With that we can now complete the equation for \(S\)!


So we went through the details of solving for \(S\) and now we need to bring it all back together. Remember,

\[ u_c=\frac{S-sign(S)}{\sqrt{Var(S)}} \]

That means we can now plug in the numbers from above and find out what \(u_c\) is!

u_c <- (sum(sign_it$sign_result)-sign(sum(sign_it$sign_result)))/(sqrt(var_s))

From here, since \(u_c\) follows a normal distribution we can test whether \(\left|{u_c}\right|\gt Z_{(\alpha/2)}\). To do that we’ll just use the code below.

z_alpha_div_2 <- qnorm(0.95, mean = 0, sd = 1)

abs(u_c) > z_alpha_div_2
## [1] TRUE
p_value <- 2*pnorm(-abs(u_c), mean = 0, sd = 1)
## [1] 0.03517881

Thus, we can reject the null hypothesis at a significance level of 0.05 that a trend exists.

The easy way

Most of the time (all) you will just run a Mann-Kendall type function and get the results of your test via a p value. Like in the code below, the print out says that we have a p value of 0.0352 and if we set our \(Z_{\alpha/2}\) to 0.05 then we can reject the null!

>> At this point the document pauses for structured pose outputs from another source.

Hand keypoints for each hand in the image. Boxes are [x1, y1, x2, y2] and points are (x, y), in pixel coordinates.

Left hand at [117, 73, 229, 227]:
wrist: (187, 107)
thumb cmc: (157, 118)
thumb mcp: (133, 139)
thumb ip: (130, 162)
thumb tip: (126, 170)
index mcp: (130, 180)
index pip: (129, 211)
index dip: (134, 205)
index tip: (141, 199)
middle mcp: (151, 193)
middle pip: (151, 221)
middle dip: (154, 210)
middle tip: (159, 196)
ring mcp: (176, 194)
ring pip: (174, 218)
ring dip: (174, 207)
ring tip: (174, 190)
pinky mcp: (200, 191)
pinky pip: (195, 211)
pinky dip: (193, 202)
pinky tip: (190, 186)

## tau = -0.18, 2-sided pvalue =0.035179

As you can see it is the same as the example above with p_value. Now we can say that the peak flow are trending down!

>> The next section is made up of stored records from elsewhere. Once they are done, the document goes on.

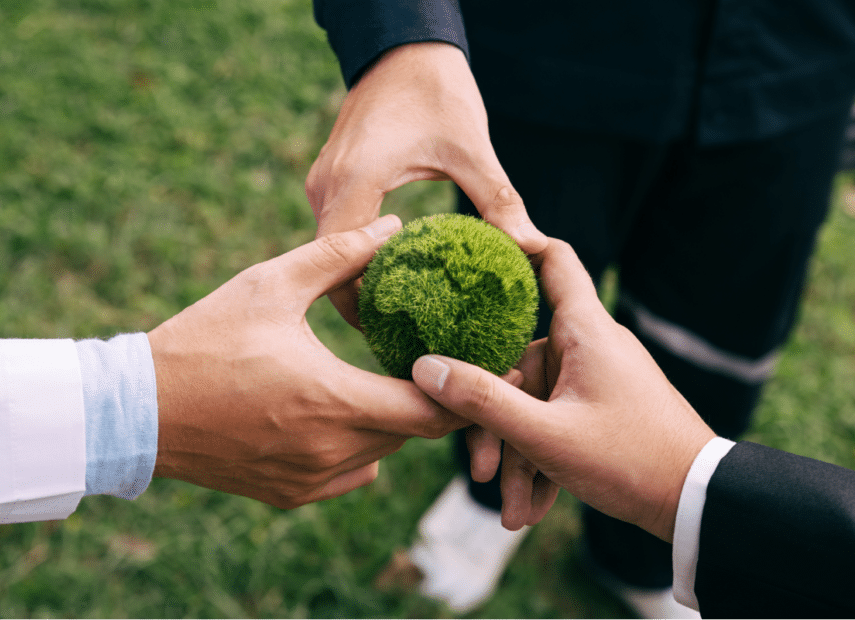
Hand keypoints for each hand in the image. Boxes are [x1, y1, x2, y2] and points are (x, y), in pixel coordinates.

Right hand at [147, 215, 466, 508]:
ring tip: (397, 381)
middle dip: (435, 400)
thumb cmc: (204, 339)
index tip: (487, 362)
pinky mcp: (290, 493)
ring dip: (397, 422)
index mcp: (335, 400)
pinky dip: (362, 447)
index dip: (467, 387)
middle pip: (414, 433)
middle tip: (450, 364)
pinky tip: (345, 411)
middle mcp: (331, 452)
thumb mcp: (272, 284)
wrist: (137, 409)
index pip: (433, 408)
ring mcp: (310, 480)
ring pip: (385, 455)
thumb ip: (339, 254)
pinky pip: (353, 474)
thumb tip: (395, 226)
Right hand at [305, 41, 547, 327]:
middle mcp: (327, 188)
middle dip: (362, 305)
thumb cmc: (435, 89)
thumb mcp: (471, 146)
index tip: (393, 340)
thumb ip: (497, 198)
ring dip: (360, 281)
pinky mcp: (331, 178)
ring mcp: (323, 182)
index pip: (341, 268)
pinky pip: (336, 229)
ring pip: (332, 250)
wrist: (401, 44)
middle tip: (402, 338)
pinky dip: (357, 256)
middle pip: (331, 267)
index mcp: (354, 184)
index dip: (362, 312)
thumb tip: (530, 247)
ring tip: (400, 314)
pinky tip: (393, 272)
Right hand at [411, 239, 716, 541]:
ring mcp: (596, 378)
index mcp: (584, 330)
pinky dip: (543, 461)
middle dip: (496, 423)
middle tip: (481, 472)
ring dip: (520, 459)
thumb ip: (482, 401)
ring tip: (514, 513)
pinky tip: (531, 509)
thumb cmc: (630, 460)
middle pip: (520, 363)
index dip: (515, 245)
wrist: (698, 502)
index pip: (552, 259)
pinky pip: (557, 423)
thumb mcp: (545, 435)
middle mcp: (590, 346)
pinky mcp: (602, 407)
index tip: (472, 256)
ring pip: (535, 404)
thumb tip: (426, 367)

When using Mann-Kendall test to find a trend in a time series just remember that the data shouldn’t be autocorrelated (serial correlation) and it’s good to have at least more than 10 samples. From there, it’s a counting method (signum) that figures out how much the observations move +, - or don’t change over time. Since it’s normally distributed (\(S\)), we can test whether the value \(S\) is statistically significant or not using the standard normal distribution! Hope this helps! Until next time.


Kendall, M. G. (1975). Rank correlation methods. 2nd impression. Charles Griffin and Company Ltd. London and High Wycombe.

Mann, H. B. (1945). Nonparametric tests against trend. Econometrica: Journal of the econometric society, 245-259.